De bien des façons, l'absence d'un logement décent — pour les pauvres en général et pour les Autochtones en particulier — réduit considérablement les chances de succès des jeunes quand ils font des études ou essaient de trouver un bon emploi. Si je devais prendre une décision cet après-midi, c'est là que je placerais une bonne partie de l'argent.
Je ne crois pas que la solution réside dans une chose telle qu'un revenu annuel garanti. Il ne réglerait pas les problèmes de développement social et communautaire qui, pour moi, sont vraiment très importants.
M. Durst : Les recherches sur les collectivités, le développement communautaire et l'édification de communautés saines tiennent compte de la stabilité économique ainsi que de l'aspect et du fondement social de la collectivité. Cela comprend les loisirs et les sports, de même que l'efficacité politique et le contrôle que les membres de la collectivité exercent sur les décisions touchant leur vie.

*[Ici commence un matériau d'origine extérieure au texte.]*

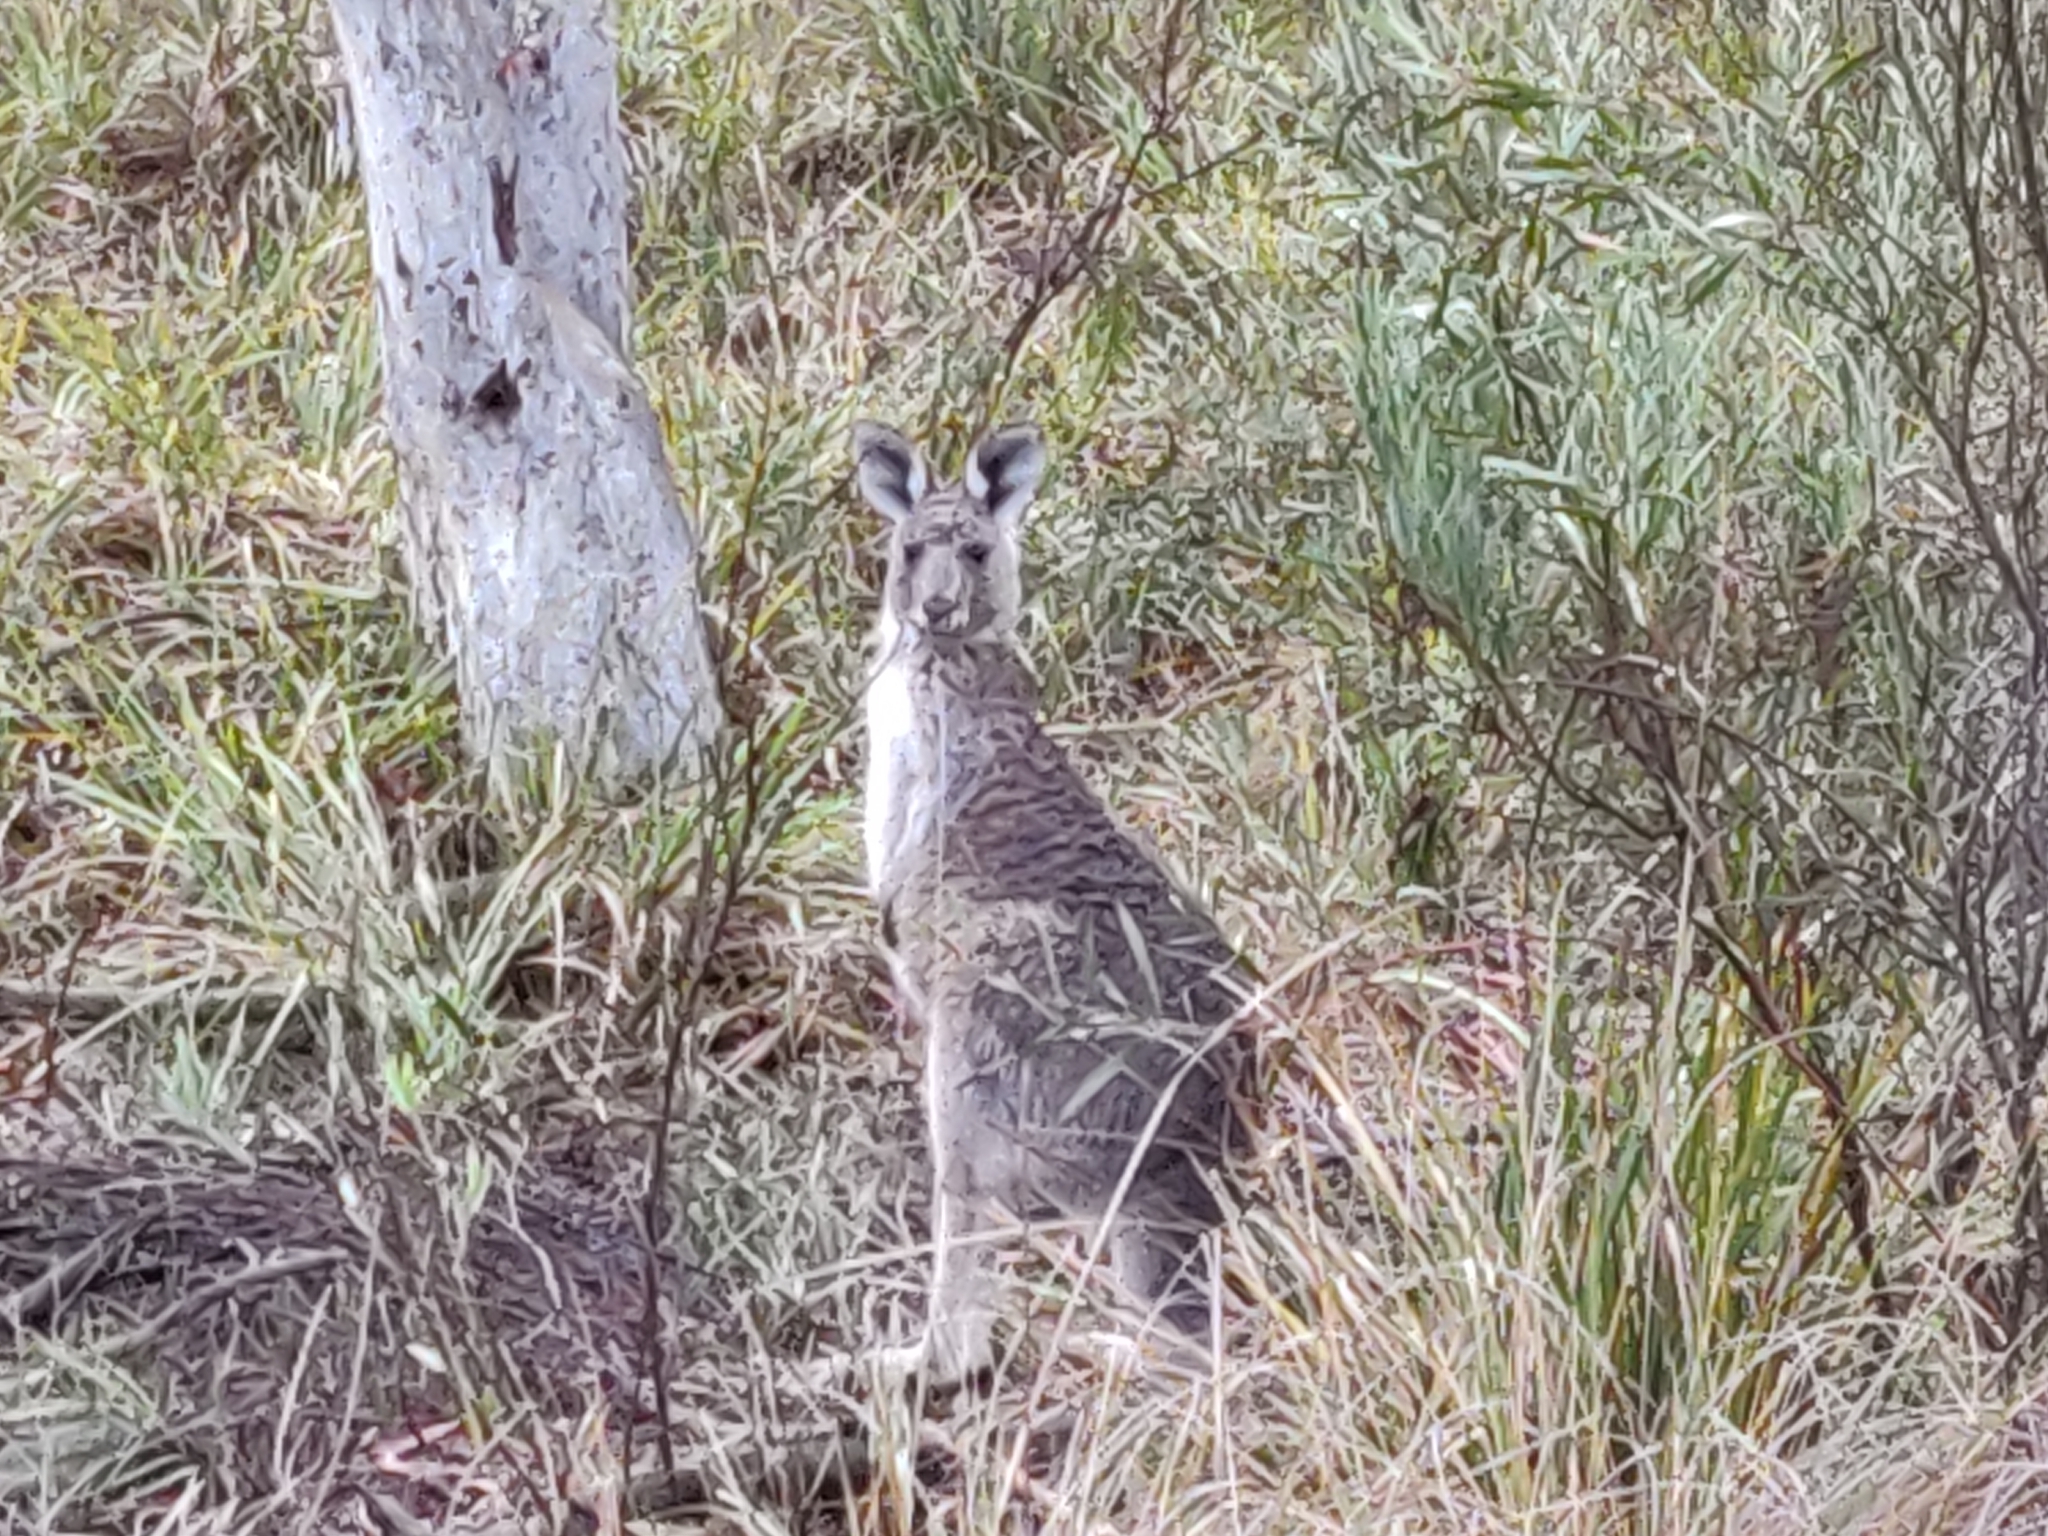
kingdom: Animalia
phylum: Chordata
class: Mammalia
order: Diprotodontia
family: Macropodidae
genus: Macropus
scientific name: Macropus giganteus
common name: Eastern grey kangaroo
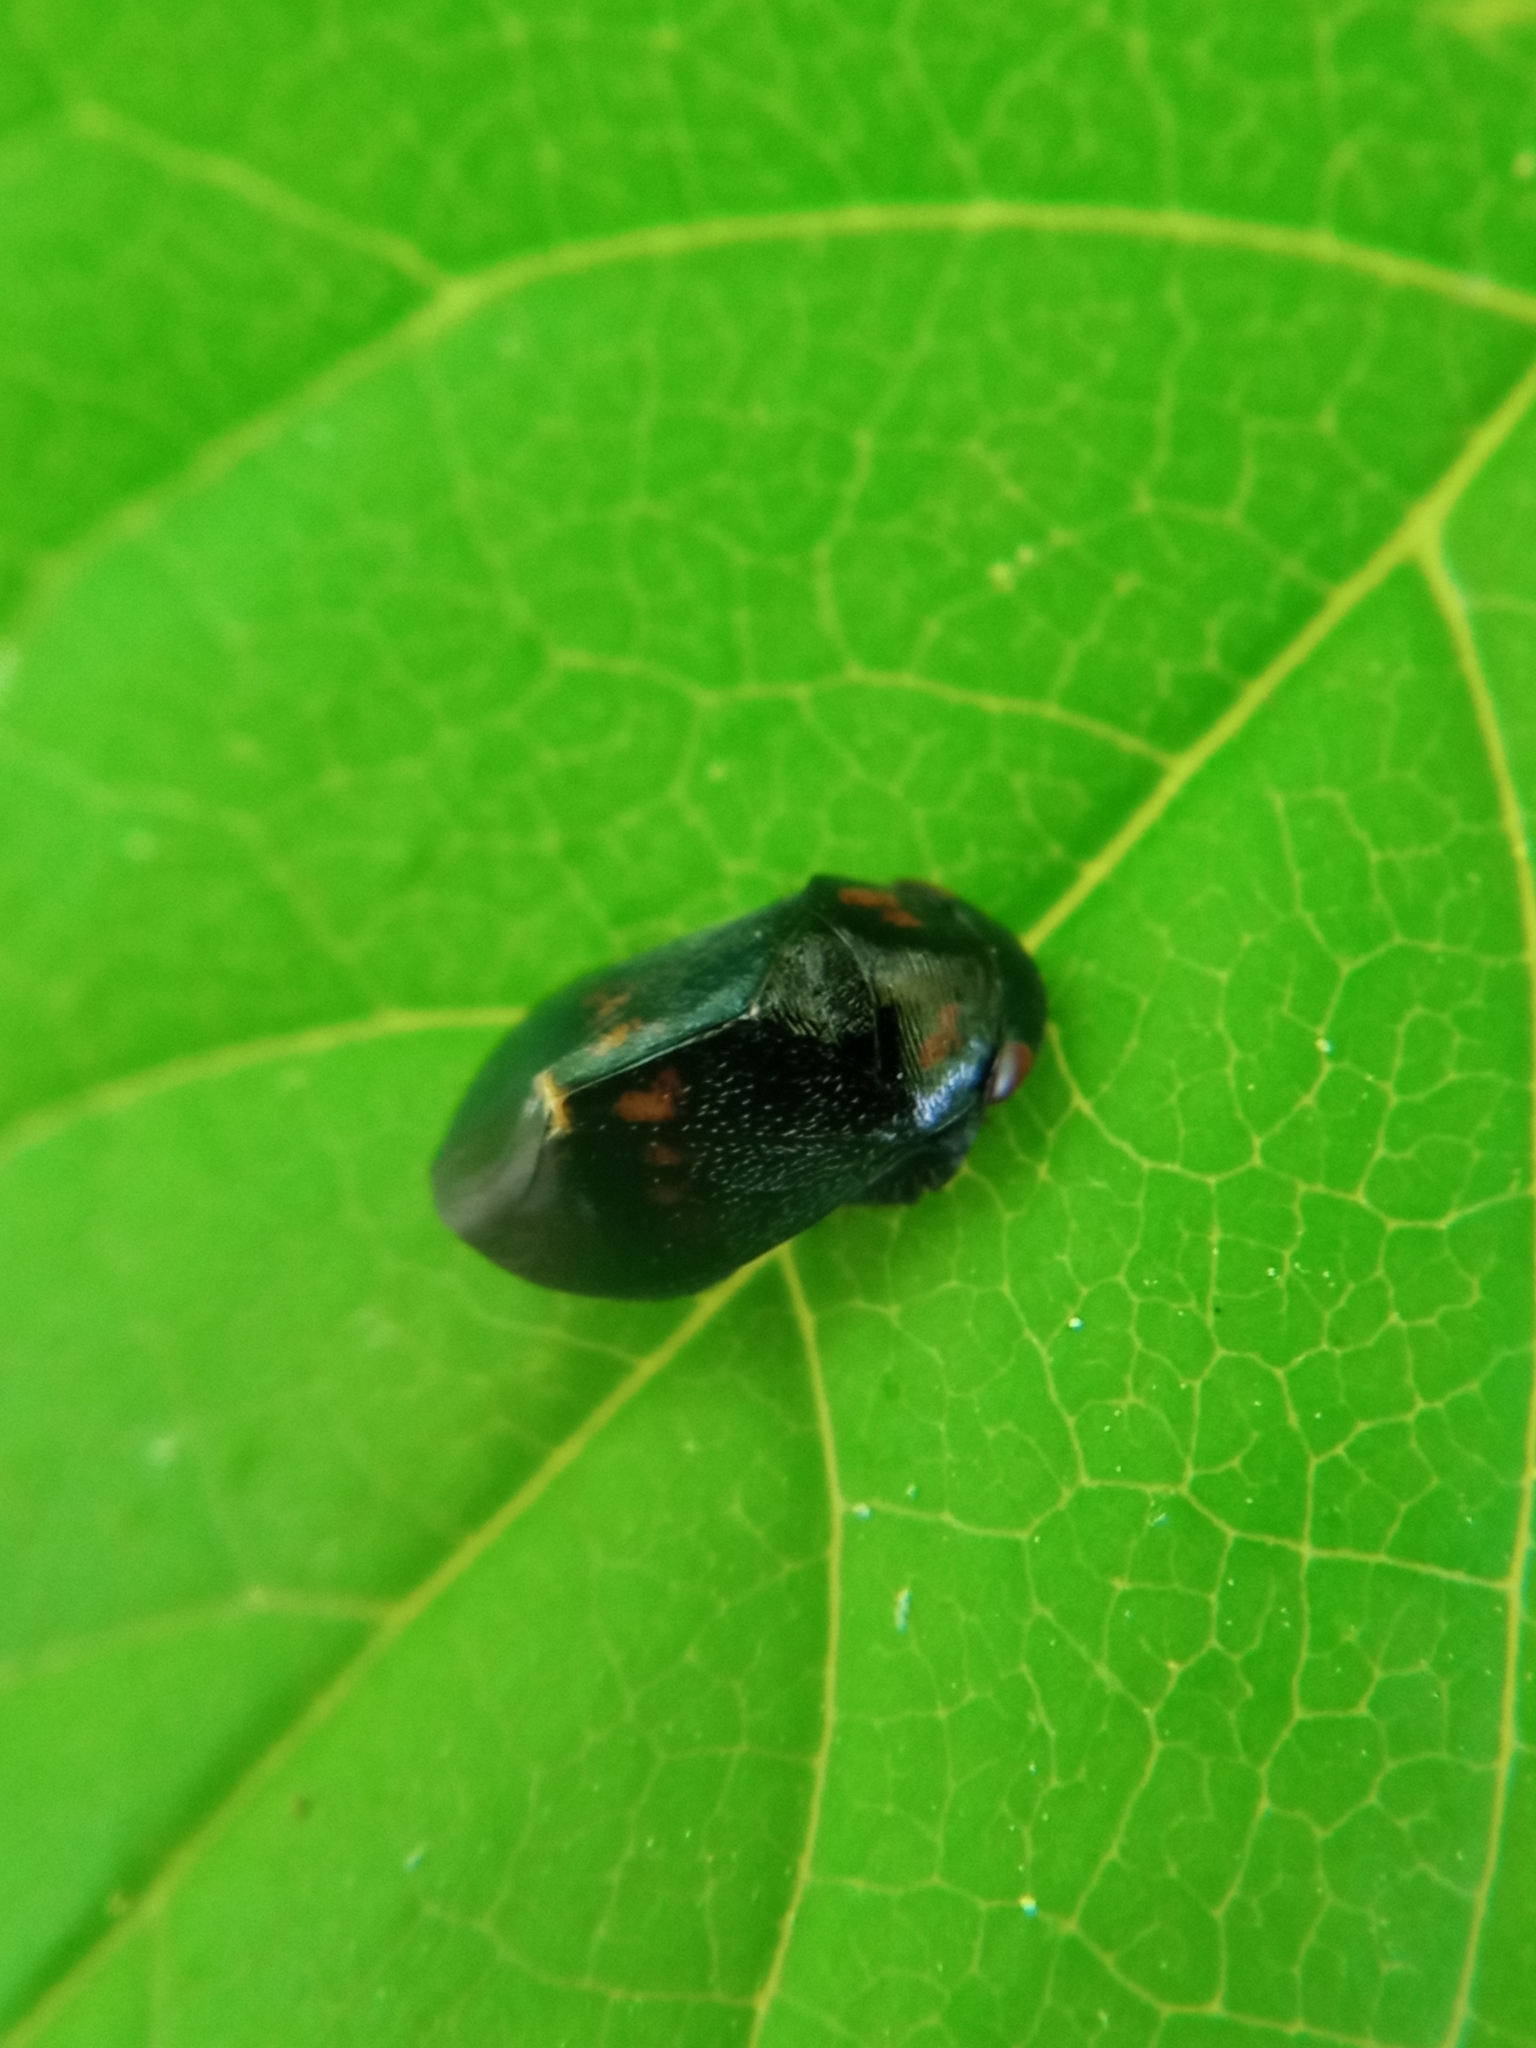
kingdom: Animalia
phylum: Arthropoda
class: Insecta
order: Hemiptera
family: Cicadellidae
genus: Penthimia
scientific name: Penthimia nigra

Compte tenu de ces trois facteurs, certaines études ont révélé que le développement économique ou la stabilité ne peuvent pas se concrétiser en l'absence d'un fondement social dans une collectivité saine. C'est à cela que M. Dinsdale faisait allusion quand il a parlé de guérison. À moins de s'occuper de ce fondement social, les efforts de développement politique et économique sont probablement voués à l'échec.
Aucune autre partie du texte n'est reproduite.